Collected data
:::::

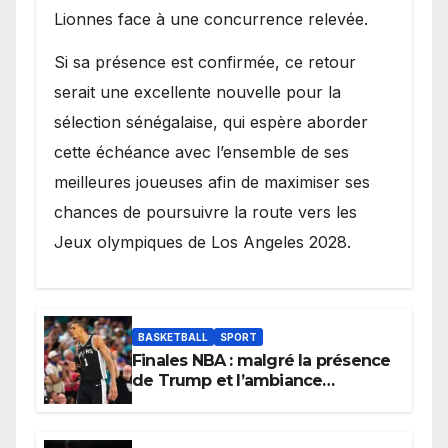
Lionnes face à une concurrence relevée.
Si sa présence est confirmée, ce retour
serait une excellente nouvelle pour la
sélection sénégalaise, qui espère aborder
cette échéance avec l’ensemble de ses
meilleures joueuses afin de maximiser ses
chances de poursuivre la route vers les
Jeux olympiques de Los Angeles 2028.
BASKETBALL
SPORT
Finales NBA : malgré la présence
de Trump et l’ambiance
électrique du Garden,
Wembanyama fait taire New
York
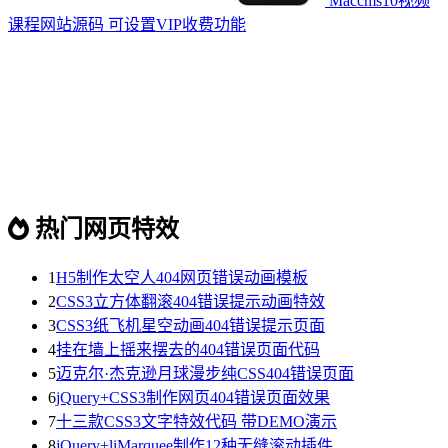
Maccms10视频
课程网站源码 可设置VIP收费功能
热门网页特效
1
H5制作太空人404网页错误动画模板
2
CSS3立方体翻滚404错误提示动画特效
3
CSS3纸飞机星空动画404错误提示页面
4
挂在墙上摇来摆去的404错误页面代码
5
迈克尔·杰克逊月球漫步纯CSS404错误页面
6
jQuery+CSS3制作网页404错误页面效果
7
十三款CSS3文字特效代码 带DEMO演示
8
jQuery+liMarquee制作12种无缝滚动插件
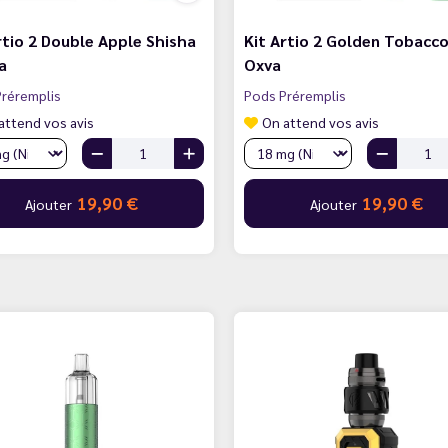
rtio 2 Double Apple Shisha
Kit Artio 2 Golden Tobacco
a
Oxva
réremplis
Pods Préremplis
attend vos avis
On attend vos avis
19,90 €
19,90 €
Ajouter
Ajouter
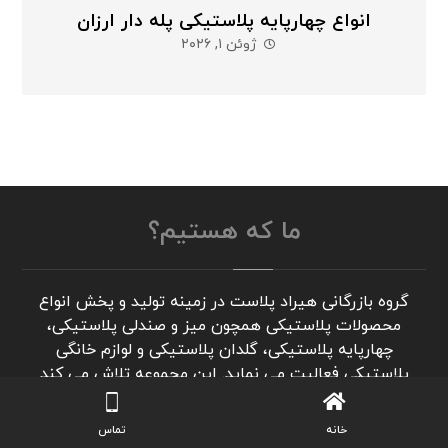
انواع چهارپایه پلاستیکی پله دار ارزان
ژوئن ۱, ۲۰۲۶
ما که هستیم؟
گروه بازرگانی هیراد پلاست در زمینه تولید و پخش انواع
محصولات پلاستیکی همچون میز و صندلی پلاستیکی،
چهارپایه پلاستیکی، گلدان پلاستیکی و لوازم خانگی
پلاستیکی فعالیت می نماید. این مجموعه تلاش می کند
مسیری هموار برای انجام معاملات تجاری در این حوزه برای
بازارهـای داخـلـی و خـارجـی فـراهـم آورد.
خانه
تماس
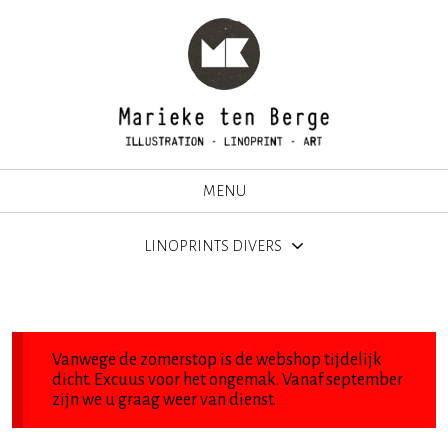
MENU
LINOPRINTS DIVERS
Vanwege de zomerstop is de webshop tijdelijk
dicht. Excuus voor het ongemak. Vanaf september
zijn we u graag weer van dienst.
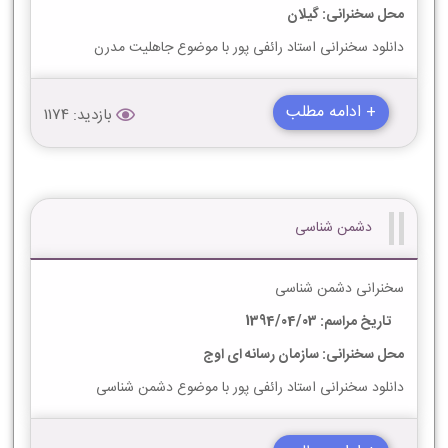
محل سخنرانی: گیلان
دانلود سخنرانی استاد رائفی پور با موضوع جاهلیت مدرن
+ ادامه مطلب
بازدید: 1174
دشمن شناسی
سخنرانی دشمن شناسی
تاریخ مراسم: 1394/04/03
محل سخنرانی: سازمان رسانه ای اوج
دانلود سخنرانی استاد رائفی پور با موضوع دشمن شناسی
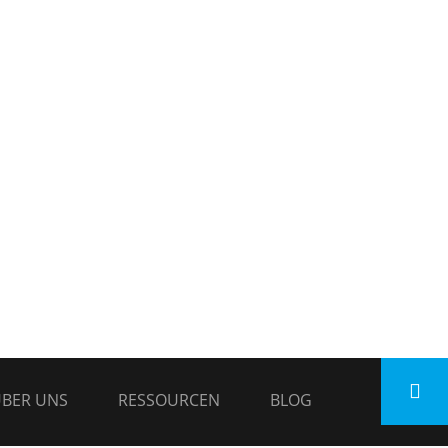
BER UNS
RESSOURCEN
BLOG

:::::

Rewrite the text of all the entries above, replacing every instance of "Ajouter" with "Commander" and leaving everything else unchanged. Omit the pictures from the answer.

Lionnes face à une concurrence relevée.
Si sa présence est confirmée, ce retour
serait une excellente nouvelle pour la
sélection sénégalaise, qui espère aborder
cette échéance avec l’ensemble de ses
meilleures joueuses afin de maximiser ses
chances de poursuivre la route vers les
Jeux olympiques de Los Angeles 2028.
BASKETBALL
SPORT
Finales NBA : malgré la présence
de Trump et l’ambiance
électrique du Garden,
Wembanyama fait taire New
York
Maccms10视频
课程网站源码 可设置VIP收费功能
热门网页特效
1
H5制作太空人404网页错误动画模板
2
CSS3立方体翻滚404错误提示动画特效
3
CSS3纸飞机星空动画404错误提示页面
4
挂在墙上摇来摆去的404错误页面代码
5
迈克尔·杰克逊月球漫步纯CSS404错误页面
6
jQuery+CSS3制作网页404错误页面效果
7
十三款CSS3文字特效代码 带DEMO演示
8
jQuery+liMarquee制作12种无缝滚动插件
rtio 2 Double Apple Shisha
Kit Artio 2 Golden Tobacco
a
Oxva
réremplis
Pods Préremplis
attend vos avis
On attend vos avis
19,90 €
19,90 €
Commander
Commander
انواع چهارپایه پلاستیکی پله دار ارزان
ژوئن ۱, ۲۰۲۶
ما که هستیم؟
گروه بازرگانی هیراد پلاست در زمینه تولید و پخش انواع
محصولات پلاستیکی همچون میز و صندلی پلاستیکی،
چهارپایه پلاستیکی، گلدان پلاستیکی و لوازم خانگی
پلاستیکی فعالیت می نماید. این مجموعه تلاش می کند
مسیری هموار برای انجام معاملات تجاری در این حوزه برای
بازارهـای داخـلـی و خـارجـی فـراهـم آورد.
خانه
تماس
MENU
LINOPRINTS DIVERS
Vanwege de zomerstop is de webshop tijdelijk
dicht. Excuus voor het ongemak. Vanaf september
zijn we u graag weer van dienst.
محل سخنرانی: گیلان
دانلود سخنرانی استاد رائفی پور با موضوع جاهلیت مدرن
+ ادامه مطلب
بازدید: 1174
دشمن شناسی
سخنرانی دشمن شناسی
تاریخ مراسم: 1394/04/03
محل سخنرانی: سازمان رسانه ای اوج
دانلود سخنرانی استاد رائفی پور با موضوع دشمن شناسی
BER UNS
RESSOURCEN
BLOG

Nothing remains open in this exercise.